Question-and-Answer Session
Operator
Thank you. Ladies and gentlemen, we will now begin the question and answer session. (Operator Instructions). Please limit your self to one question and then requeue for additional questions.
Our first question comes from the line of C.J. Muse with Barclays Capital. Please go ahead.
C.J. Muse - Barclays
Hi, good afternoon. Thank you for taking my question. Steve, I thought what you discussed in terms of the idle capacity, pretty interesting. I guess as part of that are you referring solely to 300 millimeter memory capacity? And then, as part of that, you talked about how the revenue opportunity was roughly half of what it would be if there was new equipment? And I guess, could you also add to that part of the conversation, what the impact is of double-patterning and growing the market there for edge? And overall, what the revenue dollar could look like?
Stephen Newberry
Yeah, what I talked about the idle wafer starts, we're talking about wafer starts. It's almost exclusively 300 millimeter now. But, it is 300 millimeter equipments. But there's not much 200 millimeter wafer start. And I was talking about memory.
The 45 to 50% down is again referring to memory. There is some reduction in reuse in non-memory activities, although it's not as extensive, because you don't have the same level of idled wafer starts that they want to convert.
Typically, what will happen, when you see demand rise and the overall utilization in the memory fab goes up, you probably have about 20% reuse and 80% new equipment purchases. And that depends on the customer and that depends on how fast they're converting. But, we anticipate that in 2009, there'll be about 250,000 wafer starts needed at the 5X and some early 4X DRAM. And some were around a 150 to 175,000 wafer starts, NAND at 3X node.

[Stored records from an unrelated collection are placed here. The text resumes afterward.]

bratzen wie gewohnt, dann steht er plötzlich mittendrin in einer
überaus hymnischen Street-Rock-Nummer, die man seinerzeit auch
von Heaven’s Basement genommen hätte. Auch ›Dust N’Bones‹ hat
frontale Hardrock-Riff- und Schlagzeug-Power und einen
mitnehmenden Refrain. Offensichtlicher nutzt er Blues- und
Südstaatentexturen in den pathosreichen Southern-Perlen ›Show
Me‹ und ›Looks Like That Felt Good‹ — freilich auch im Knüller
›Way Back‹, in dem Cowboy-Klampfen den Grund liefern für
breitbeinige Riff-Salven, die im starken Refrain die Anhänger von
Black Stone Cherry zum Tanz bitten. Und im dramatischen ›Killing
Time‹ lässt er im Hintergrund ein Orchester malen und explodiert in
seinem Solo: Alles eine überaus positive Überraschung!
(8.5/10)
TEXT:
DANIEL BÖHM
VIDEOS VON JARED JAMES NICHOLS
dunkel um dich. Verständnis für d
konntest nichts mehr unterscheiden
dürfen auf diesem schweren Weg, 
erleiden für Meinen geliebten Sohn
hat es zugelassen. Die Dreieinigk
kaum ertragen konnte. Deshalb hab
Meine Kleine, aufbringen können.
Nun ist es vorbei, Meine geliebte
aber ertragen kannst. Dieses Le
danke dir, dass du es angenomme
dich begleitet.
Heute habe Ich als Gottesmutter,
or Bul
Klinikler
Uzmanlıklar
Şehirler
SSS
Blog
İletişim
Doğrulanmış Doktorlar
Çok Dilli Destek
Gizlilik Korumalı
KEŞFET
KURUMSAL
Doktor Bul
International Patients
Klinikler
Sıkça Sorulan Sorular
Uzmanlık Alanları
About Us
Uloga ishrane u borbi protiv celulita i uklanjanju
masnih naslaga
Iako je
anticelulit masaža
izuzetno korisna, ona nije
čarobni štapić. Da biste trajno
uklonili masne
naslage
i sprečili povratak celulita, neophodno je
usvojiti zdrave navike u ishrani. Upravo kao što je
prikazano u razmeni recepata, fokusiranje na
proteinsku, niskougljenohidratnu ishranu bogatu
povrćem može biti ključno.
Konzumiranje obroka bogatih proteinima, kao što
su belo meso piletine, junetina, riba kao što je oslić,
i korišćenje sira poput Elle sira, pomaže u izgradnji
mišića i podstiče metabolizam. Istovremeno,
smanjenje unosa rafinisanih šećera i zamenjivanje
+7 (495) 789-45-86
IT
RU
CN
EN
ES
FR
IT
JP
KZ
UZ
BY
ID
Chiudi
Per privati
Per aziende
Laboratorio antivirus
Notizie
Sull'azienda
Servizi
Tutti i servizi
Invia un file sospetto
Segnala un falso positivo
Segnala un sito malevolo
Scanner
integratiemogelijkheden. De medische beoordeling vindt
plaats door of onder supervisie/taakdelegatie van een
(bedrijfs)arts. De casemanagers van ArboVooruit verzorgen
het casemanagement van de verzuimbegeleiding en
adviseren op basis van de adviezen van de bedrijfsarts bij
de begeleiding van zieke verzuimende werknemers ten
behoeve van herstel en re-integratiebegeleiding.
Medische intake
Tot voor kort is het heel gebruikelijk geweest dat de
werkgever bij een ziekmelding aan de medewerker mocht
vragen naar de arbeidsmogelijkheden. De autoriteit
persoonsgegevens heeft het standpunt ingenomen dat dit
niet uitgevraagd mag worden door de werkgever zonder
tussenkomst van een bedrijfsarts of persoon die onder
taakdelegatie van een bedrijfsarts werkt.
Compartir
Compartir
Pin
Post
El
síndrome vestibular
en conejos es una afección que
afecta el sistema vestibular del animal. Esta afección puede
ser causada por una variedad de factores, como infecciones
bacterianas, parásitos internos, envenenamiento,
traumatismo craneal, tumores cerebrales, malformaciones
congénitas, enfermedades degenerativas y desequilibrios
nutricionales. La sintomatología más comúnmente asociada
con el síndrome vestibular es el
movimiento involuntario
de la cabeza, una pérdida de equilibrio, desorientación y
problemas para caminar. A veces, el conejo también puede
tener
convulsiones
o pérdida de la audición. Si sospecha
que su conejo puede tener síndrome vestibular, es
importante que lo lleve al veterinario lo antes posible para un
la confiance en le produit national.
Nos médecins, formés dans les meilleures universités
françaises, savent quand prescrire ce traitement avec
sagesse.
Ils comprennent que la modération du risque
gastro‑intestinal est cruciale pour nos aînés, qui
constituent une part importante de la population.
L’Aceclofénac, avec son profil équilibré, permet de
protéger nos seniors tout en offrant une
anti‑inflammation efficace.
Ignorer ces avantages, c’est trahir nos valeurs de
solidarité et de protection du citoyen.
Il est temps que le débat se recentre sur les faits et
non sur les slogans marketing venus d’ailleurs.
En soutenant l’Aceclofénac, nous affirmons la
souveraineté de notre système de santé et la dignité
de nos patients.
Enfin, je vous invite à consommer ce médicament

And I think the reuse activity in NAND is probably higher than it is in DRAM. But, I do anticipate that as we move into 2010, that we'll see that the amount of reuse will start to decline and over the next couple of years, we'll start to see that the spending in memory will be 75 or 80% new equipment. So that represents a significant opportunity for increased wafer fab equipment investment.
As it relates to double-patterning, clearly you're going to have some additional edge steps, that's factored in to how we look at the total sides of the market. We think that if you have to buy all new equipment for 10,000 wafer starts, the edge spending typically would need to be about 30 to 35 million for 10,000 wafer starts. And you'd have about for single-wafer clean, you'd end up with about a third of that or about 10 to 12 million per 10,000 wafer starts of new equipment capacity.